§ JOB ITEM
With the images left out, print all of the records below exactly.
DATA IN THIS EXERCISE below:
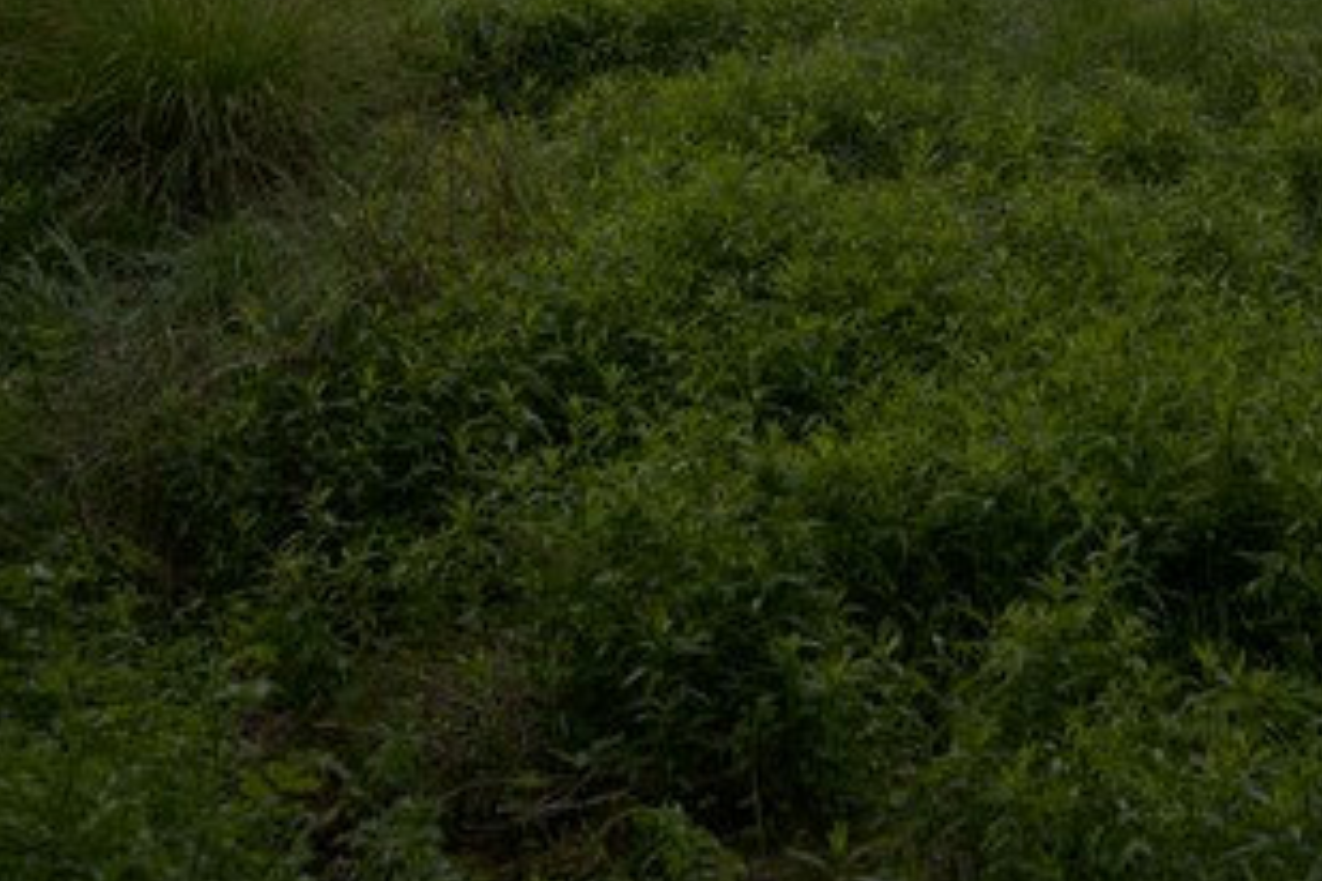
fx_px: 4994
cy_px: -650
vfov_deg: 9.6
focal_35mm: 136
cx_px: 744
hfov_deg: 15.1
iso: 100
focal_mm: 35
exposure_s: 1/80
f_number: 4
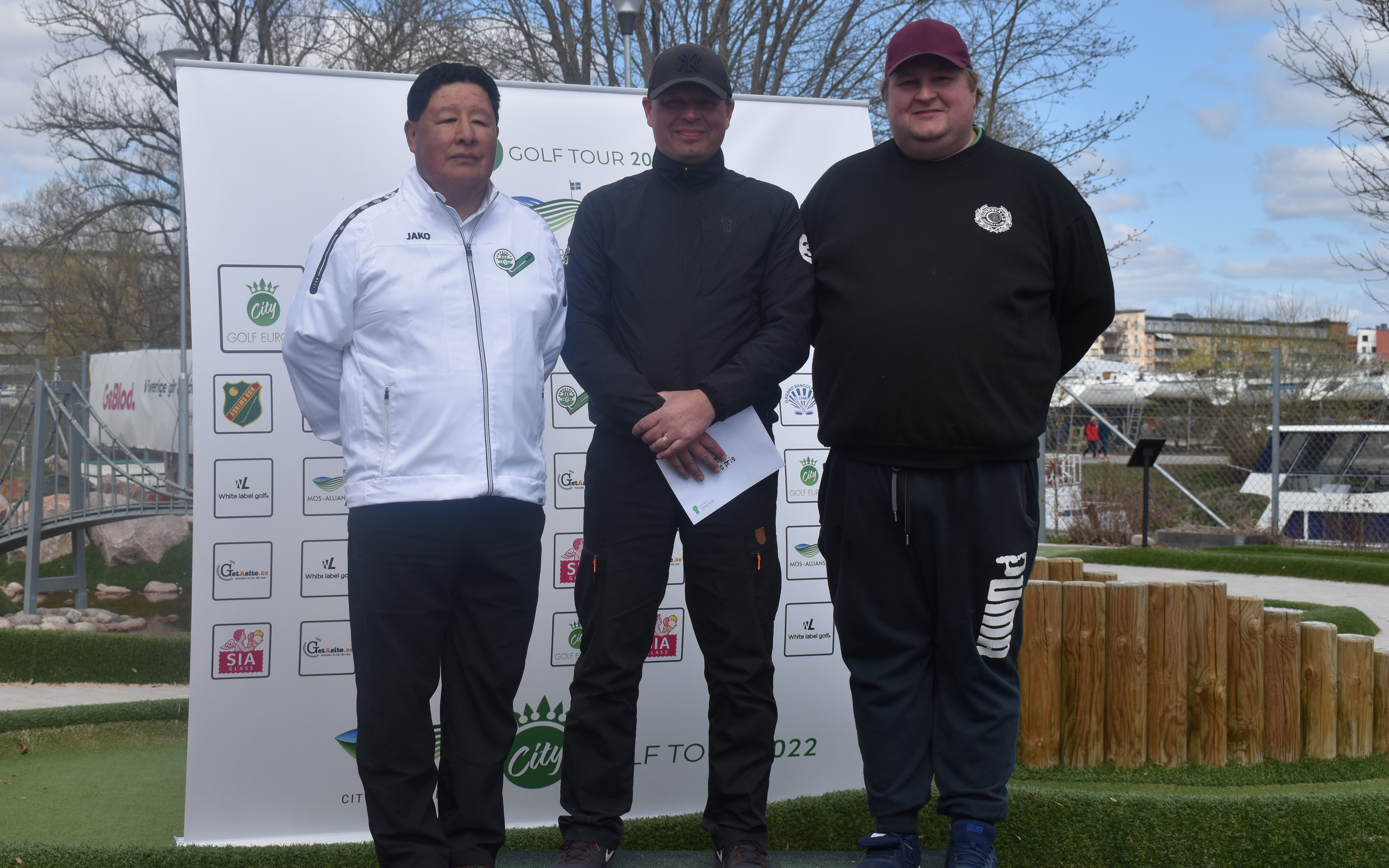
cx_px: 694
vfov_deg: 24.9
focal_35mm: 52
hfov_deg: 38.9
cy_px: 420
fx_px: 1968
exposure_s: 1/640
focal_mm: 34
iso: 200
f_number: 9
End of DATA IN THIS EXERCISE.
§ RESULT OF THE EXERCISE
fx_px: 4994
cy_px: -650
vfov_deg: 9.6
focal_35mm: 136
cx_px: 744
hfov_deg: 15.1
iso: 100
focal_mm: 35
exposure_s: 1/80
f_number: 4
cx_px: 694
vfov_deg: 24.9
focal_35mm: 52
hfov_deg: 38.9
cy_px: 420
fx_px: 1968
exposure_s: 1/640
focal_mm: 34
iso: 200
f_number: 9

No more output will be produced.